Aktualisiere bitte im Auszug zur Lagergeschichte alles von „Zwischen Juli und“ bis hinunter zu „zuließ – aufgelöst.“, indem du „Züge“ durch „Eisenbahnzüge“ ersetzt, und gib diesen Abschnitt vollständig wieder.

─── BEREITGESTELLTER AUSZUG ───

Die Lagergeschichte lässt sich in zwei Phasen unterteilen. Die erste nahm am 17.3.1942 mit dem Beginn systematisch organisierter Massentötungen mit Kohlenmonoxydabgasen eines Panzermotors ihren Anfang. Erste Vergasungsversuche wurden bereits im Frühjahr 1942 nach Ende der Bauarbeiten durchgeführt.
Um Mitte April 1942 wurden die drei alten in Holzbaracken errichteten Gaskammern abgerissen und sechs neue in einem größeren Gebäude errichtet, die insgesamt 1500 statt bisher 150 Menschen „fassen“ konnten. Mitte Juli 1942 waren die neuen Gaskammern einsatzbereit und Phase zwei begann. Ende August 1942 wurde Wirth zum Inspekteur aller ›Aktion Reinhard‹-Lager ernannt und in B. durch SS-Hauptsturmführer Gottlieb Hering (1887–1945) ersetzt.
Zwischen Juli und Oktober 1942 kamen täglich drei bis vier Züge mit bis zu 10.000 Männern, Frauen und Kindern in B. an. Die Opfer stammten vorwiegend aus dem Lubliner Getto, den Distrikten Lublin, Krakau, Radom und Galizien sowie dem Reichsgebiet, aber auch aus anderen europäischen Ländern. Am 11.12.1942 traf der letzte Transport in B. ein. Anschließend wurde das Lager – vermutlich weil das Terrain keine weiteren Massengräber zuließ – aufgelöst.
Die Leichname der zunächst in Gruben verscharrten Getöteten wurden ab ca. Ende 1942 nachträglich mit Hilfe einer Getreidemühle zermalmt und auf Scheiterhaufen verbrannt, um die Spuren des Massenmordes zu verwischen. Als im März 1943 die weithin sichtbaren Leichenverbrennungen ihren Abschluss gefunden hatten, wurde das Gelände mit Bäumen bepflanzt. 1997–2000 wurden bei Ausgrabungen Leichname entdeckt, die zu der Vermutung Anlass geben, die Arbeitskommandos könnten die Spurenbeseitigung des Massenmordes sabotiert haben. Es ist bekannt, dass Anfang 1943 eine große Zahl von ›Trawniki‹ desertierte und in der Umgebung Partisanenverbände bildete. Die Zahl der in B. Ermordeten wird auf 600.000 geschätzt. Nach Jahren des Schweigens entstand 1963 ein erstes Denkmal, seit Juni 2004 erinnert eine neue Gedenkstätte mit Museum an die Opfer. Nur zwei Menschen überlebten das Lager.

─── VORLIEGENDE ANGABEN ───

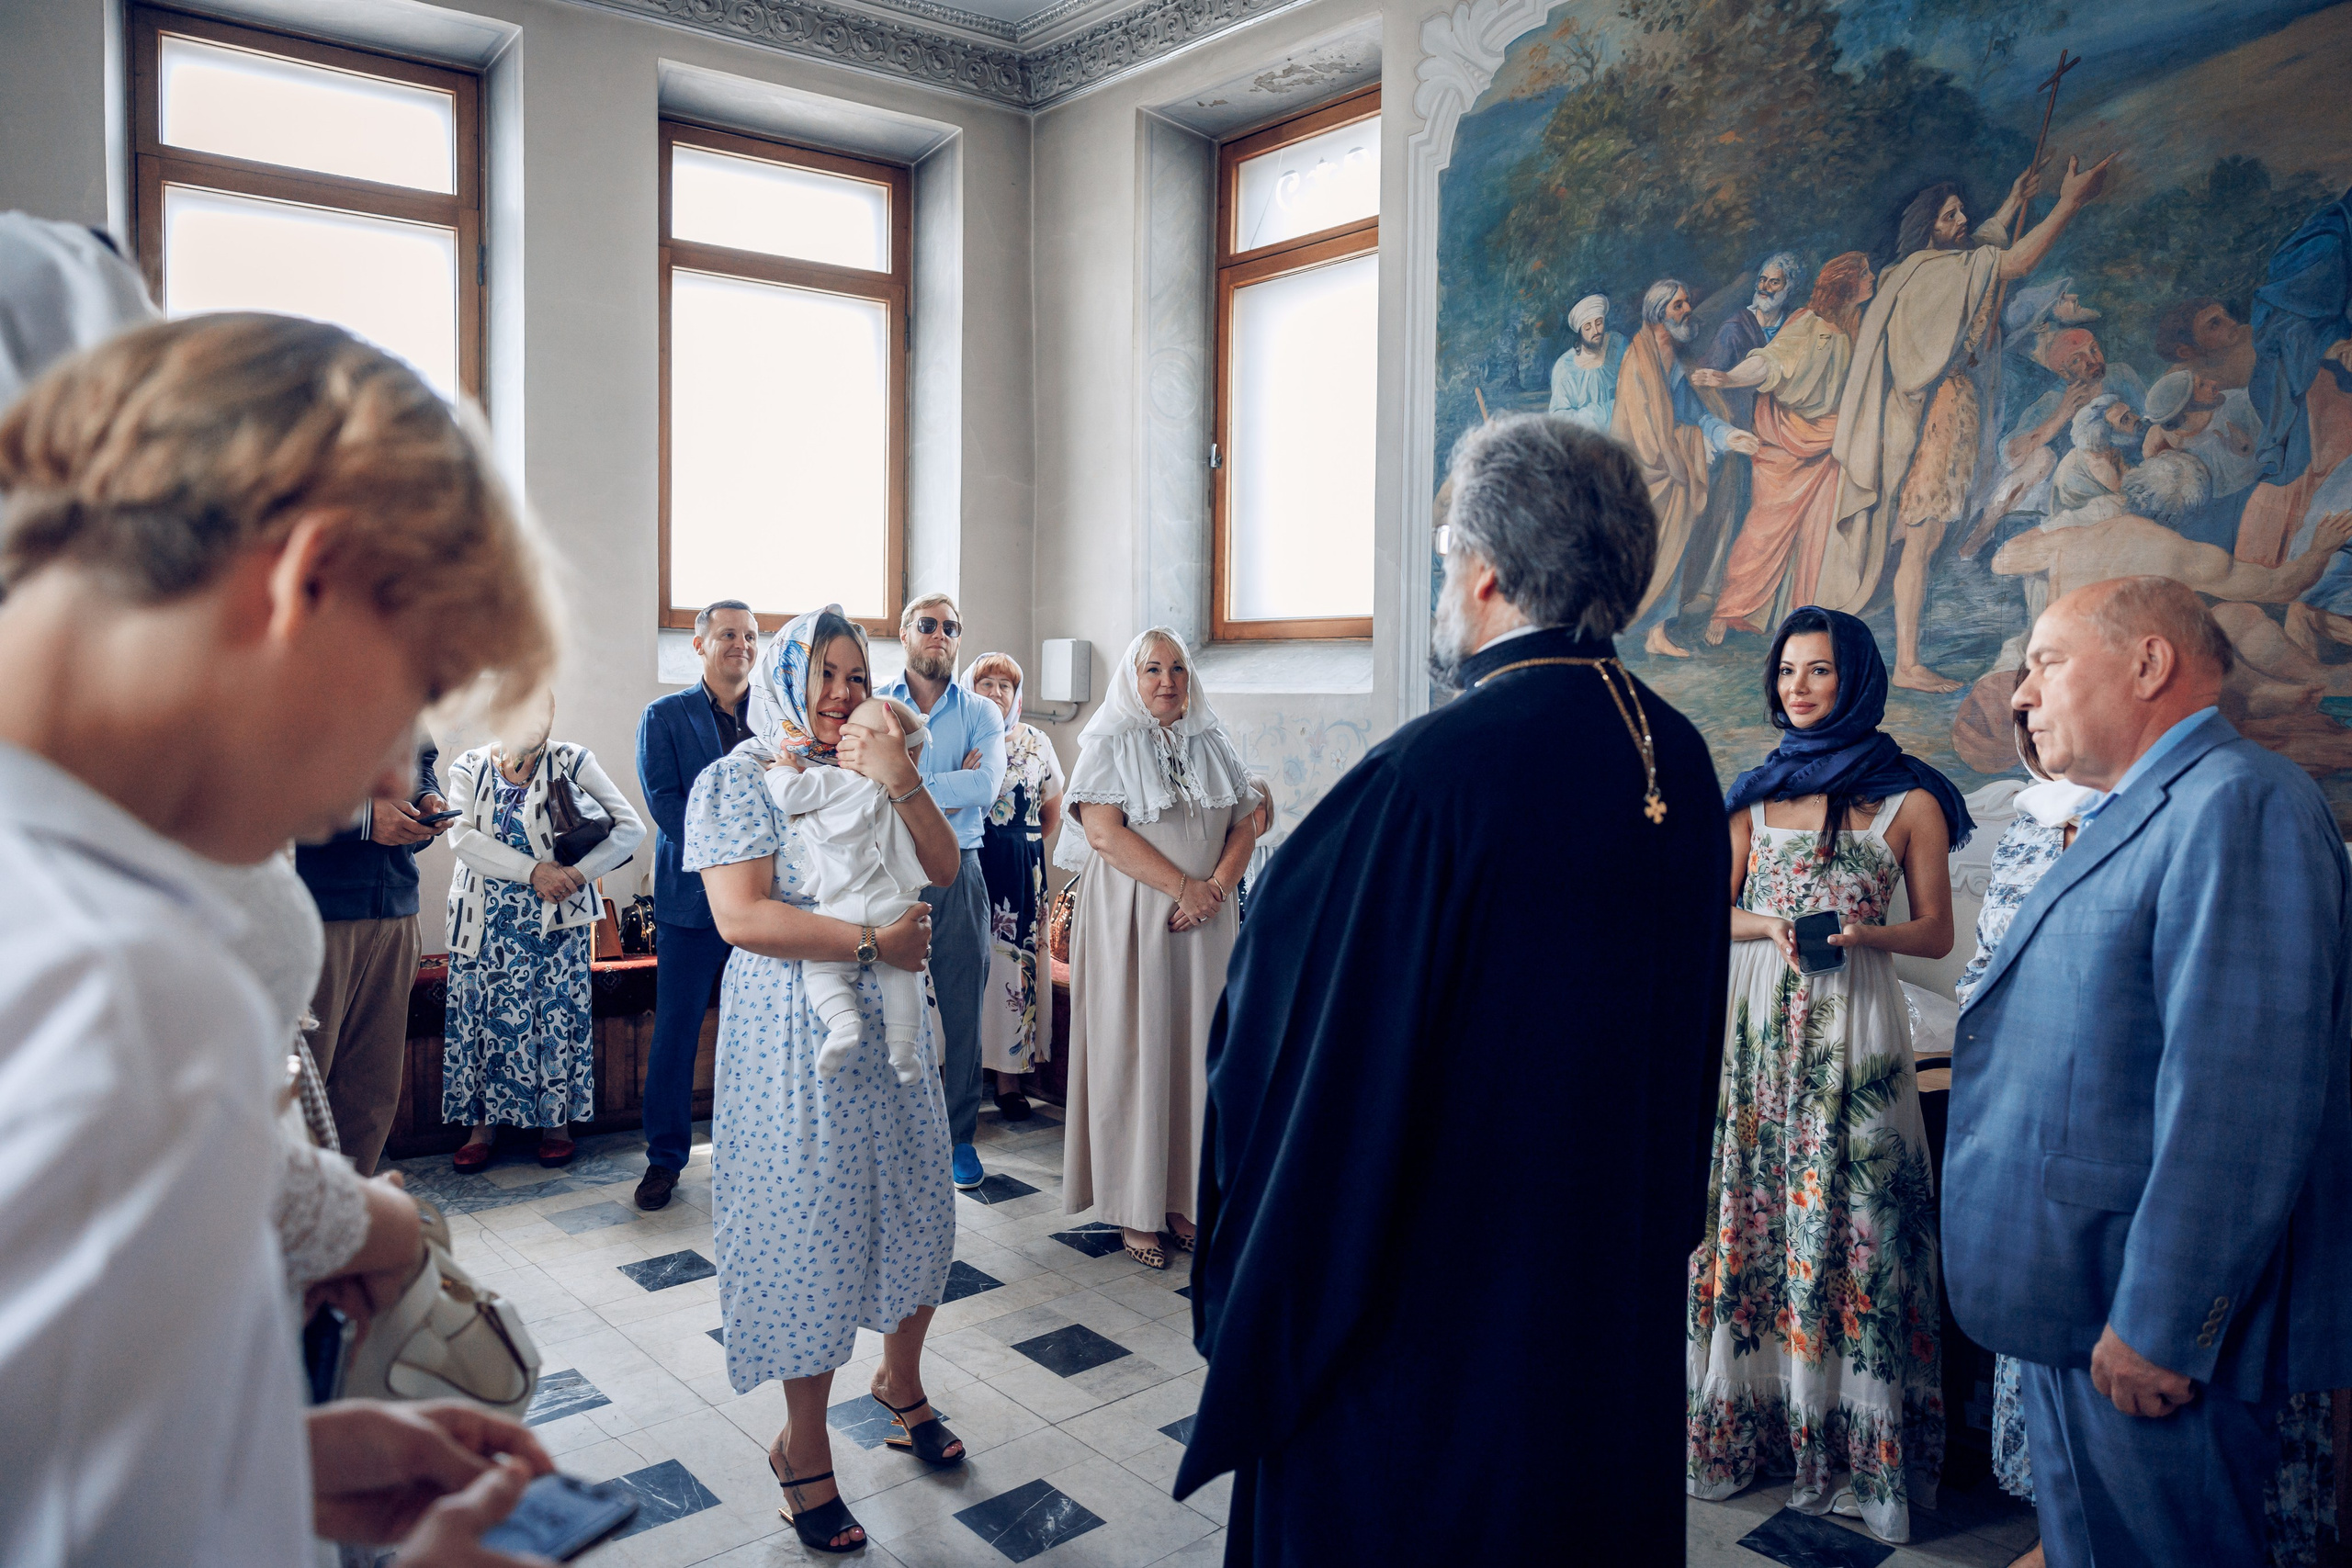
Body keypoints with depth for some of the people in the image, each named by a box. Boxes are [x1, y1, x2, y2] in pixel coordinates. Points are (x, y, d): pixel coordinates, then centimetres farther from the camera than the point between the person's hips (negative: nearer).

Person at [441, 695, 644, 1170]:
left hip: (558, 916, -2)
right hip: (488, 918, 2)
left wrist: (579, 872, -19)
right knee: (485, 1011, 3)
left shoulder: (571, 763, -1)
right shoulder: (469, 769, 6)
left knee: (558, 1013, -1)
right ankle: (482, 1122, 16)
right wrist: (534, 870, -21)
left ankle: (557, 1120, 14)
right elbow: (463, 837, -9)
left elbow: (630, 827, -6)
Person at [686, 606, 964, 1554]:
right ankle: (803, 1448, 21)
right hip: (798, 1039, -6)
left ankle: (900, 1381, 39)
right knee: (812, 1222, 2)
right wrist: (873, 941, -20)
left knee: (912, 1204, 14)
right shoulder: (739, 779, -8)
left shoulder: (869, 769, 9)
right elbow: (740, 916, -20)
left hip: (890, 1023, 6)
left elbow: (944, 868, 2)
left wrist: (902, 783, -14)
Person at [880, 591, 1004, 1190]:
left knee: (962, 1011, 5)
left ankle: (960, 1136, 18)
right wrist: (950, 790, -16)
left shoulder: (981, 713, 7)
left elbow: (986, 784, -12)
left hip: (957, 877, 1)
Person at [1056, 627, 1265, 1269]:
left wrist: (1216, 888, -11)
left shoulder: (1213, 744, 11)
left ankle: (1184, 1197, 15)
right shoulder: (1109, 744, -2)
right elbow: (1103, 832, -13)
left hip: (1206, 924, 4)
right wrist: (1184, 885, -16)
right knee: (1134, 1052, -1)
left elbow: (1245, 824, 7)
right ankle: (1134, 1208, 7)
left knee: (1197, 1050, 5)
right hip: (1131, 919, -4)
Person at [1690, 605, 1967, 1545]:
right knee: (1748, 1215, 4)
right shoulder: (1757, 790, 10)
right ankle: (1748, 1419, 16)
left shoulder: (1908, 800, 2)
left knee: (1846, 1224, -1)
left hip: (1852, 1029, -3)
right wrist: (1772, 926, -10)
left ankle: (1851, 1441, 12)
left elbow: (1936, 933, 4)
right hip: (1759, 1023, 3)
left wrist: (1863, 933, -15)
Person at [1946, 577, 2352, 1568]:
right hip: (2077, 1308, 9)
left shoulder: (2237, 804, -17)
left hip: (2149, 1335, -9)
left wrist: (2161, 1327, -24)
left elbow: (2236, 1091, -26)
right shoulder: (2132, 818, 16)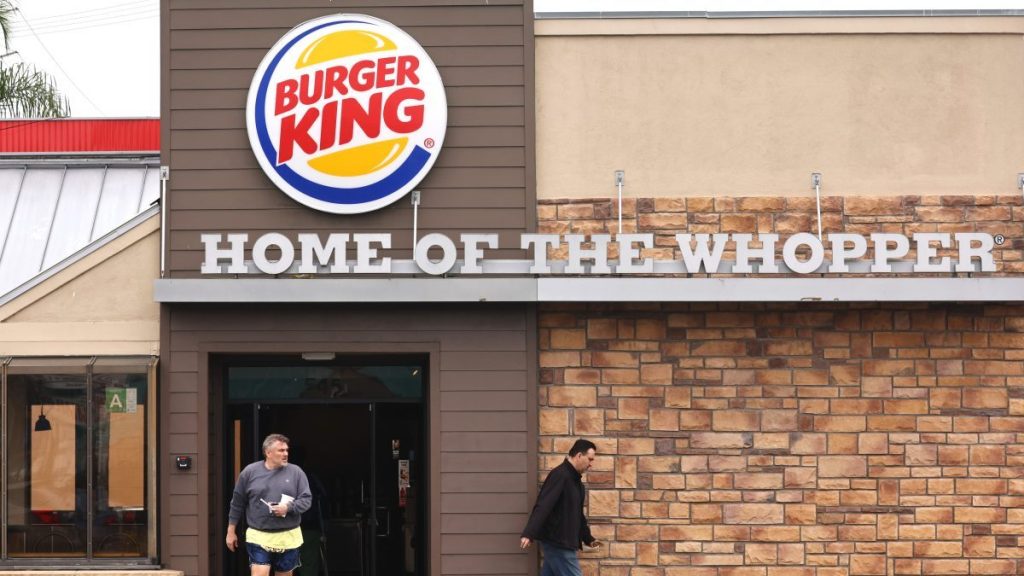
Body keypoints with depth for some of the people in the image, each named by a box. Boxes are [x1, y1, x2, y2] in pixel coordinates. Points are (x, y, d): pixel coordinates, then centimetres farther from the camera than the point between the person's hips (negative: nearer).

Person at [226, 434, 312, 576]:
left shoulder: (296, 472, 1)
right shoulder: (250, 472, 1)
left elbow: (306, 499, 0)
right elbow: (237, 504, 8)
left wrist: (288, 508, -19)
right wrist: (231, 532, 10)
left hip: (288, 538, 2)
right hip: (259, 537, -2)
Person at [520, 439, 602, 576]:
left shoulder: (575, 480, 16)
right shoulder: (560, 475, -15)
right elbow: (542, 506, -24)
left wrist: (588, 539, 26)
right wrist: (529, 534, -31)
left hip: (563, 542, 10)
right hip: (557, 542, -10)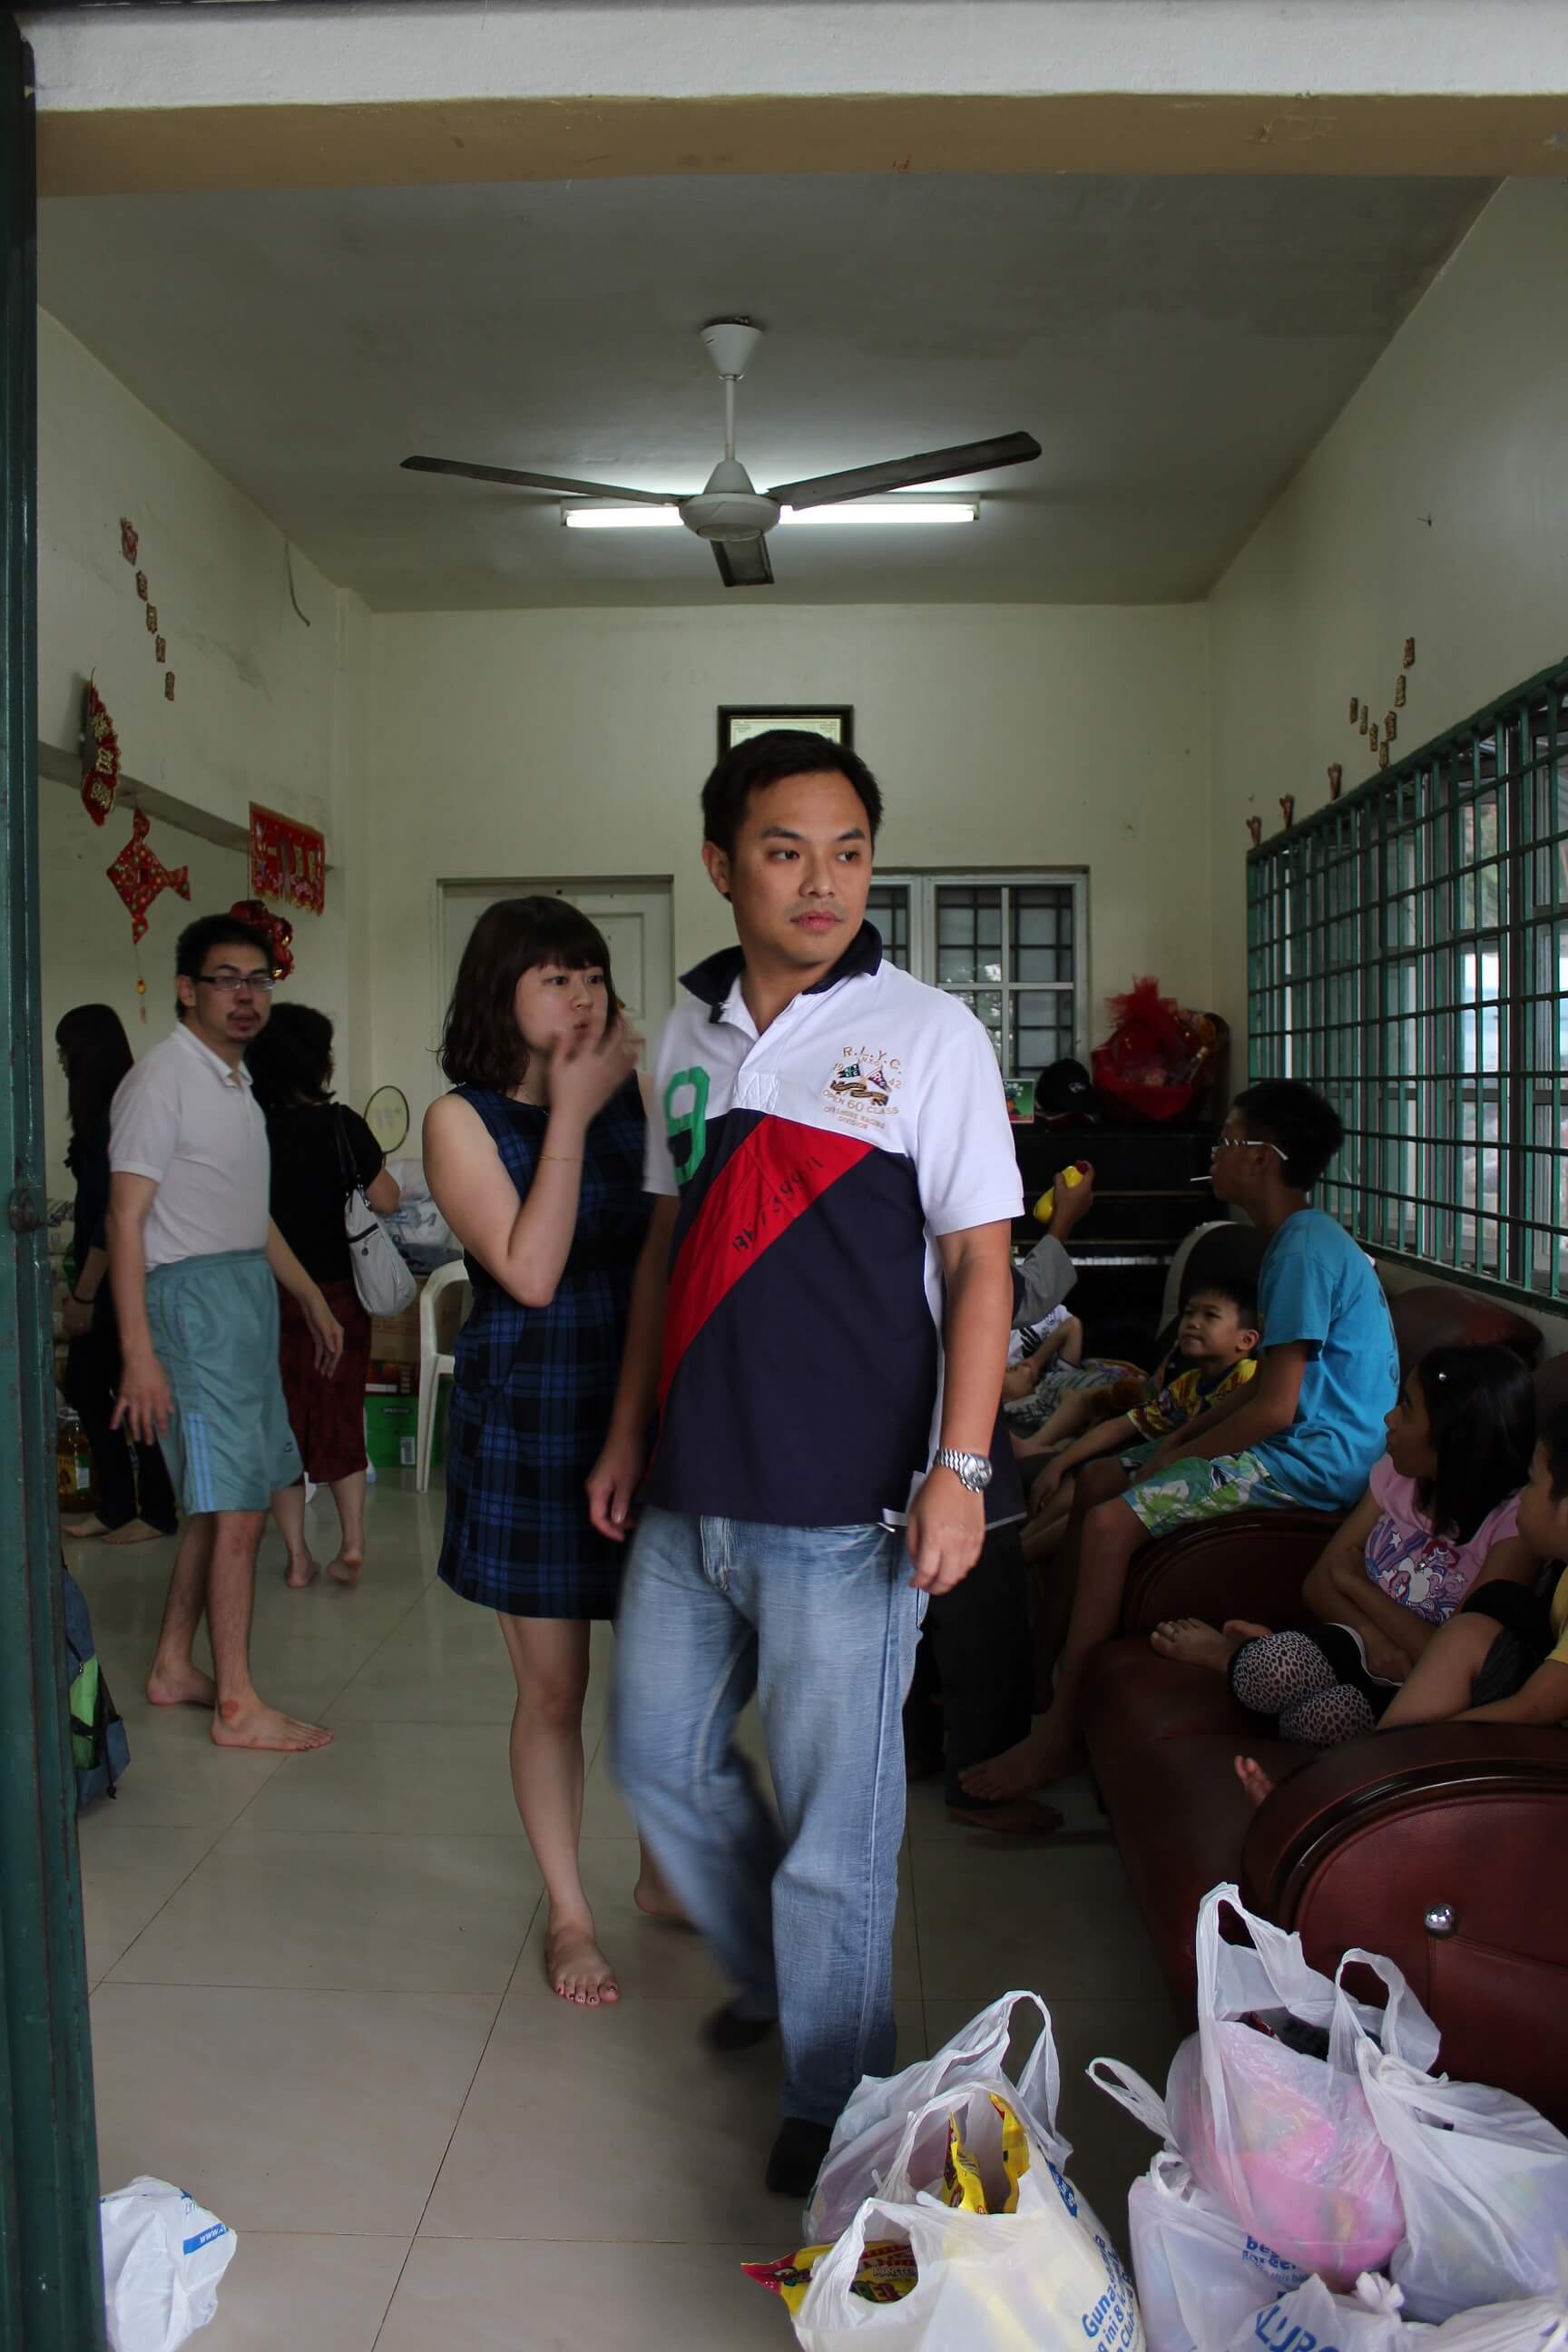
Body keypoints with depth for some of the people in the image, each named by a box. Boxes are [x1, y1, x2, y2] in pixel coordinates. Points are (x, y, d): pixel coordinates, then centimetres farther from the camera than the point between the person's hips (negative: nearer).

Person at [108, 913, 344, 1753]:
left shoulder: (236, 1082, 17)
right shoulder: (162, 1079, -11)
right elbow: (126, 1220, -17)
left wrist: (312, 1297, 24)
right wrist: (139, 1354, -23)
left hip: (248, 1291, 9)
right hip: (194, 1296, -9)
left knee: (217, 1501, 13)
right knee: (238, 1508, -8)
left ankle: (173, 1668, 25)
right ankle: (237, 1706, 0)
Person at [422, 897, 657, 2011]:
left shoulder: (632, 1094, 3)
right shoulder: (464, 1120, -6)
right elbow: (530, 1271, -18)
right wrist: (570, 1115, -16)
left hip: (639, 1407, 3)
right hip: (526, 1422, -3)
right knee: (552, 1688, 8)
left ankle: (662, 1872, 33)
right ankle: (570, 1913, 28)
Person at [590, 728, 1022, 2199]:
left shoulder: (928, 1034, -6)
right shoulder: (689, 1036, 9)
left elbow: (978, 1263, -7)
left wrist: (960, 1469, -15)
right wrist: (629, 1427, 16)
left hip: (842, 1504, -6)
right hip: (689, 1494, 6)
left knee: (833, 1823, 6)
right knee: (660, 1757, 19)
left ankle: (832, 2105, 28)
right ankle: (768, 1978, 45)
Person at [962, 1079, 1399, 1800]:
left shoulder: (1306, 1250, -19)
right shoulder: (1297, 1242, 14)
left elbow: (1274, 1410, -23)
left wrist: (1180, 1458, -11)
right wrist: (1179, 1439, 6)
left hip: (1316, 1461, -11)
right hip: (1297, 1442, 11)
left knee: (1110, 1523, -21)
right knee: (1097, 1479, 12)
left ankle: (1057, 1734, -14)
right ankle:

───

# ANTWORT ZUR AUFGABE
Zwischen Juli und Oktober 1942 kamen täglich drei bis vier Eisenbahnzüge mit bis zu 10.000 Männern, Frauen und Kindern in B. an. Die Opfer stammten vorwiegend aus dem Lubliner Getto, den Distrikten Lublin, Krakau, Radom und Galizien sowie dem Reichsgebiet, aber auch aus anderen europäischen Ländern. Am 11.12.1942 traf der letzte Transport in B. ein. Anschließend wurde das Lager – vermutlich weil das Terrain keine weiteren Massengräber zuließ – aufgelöst.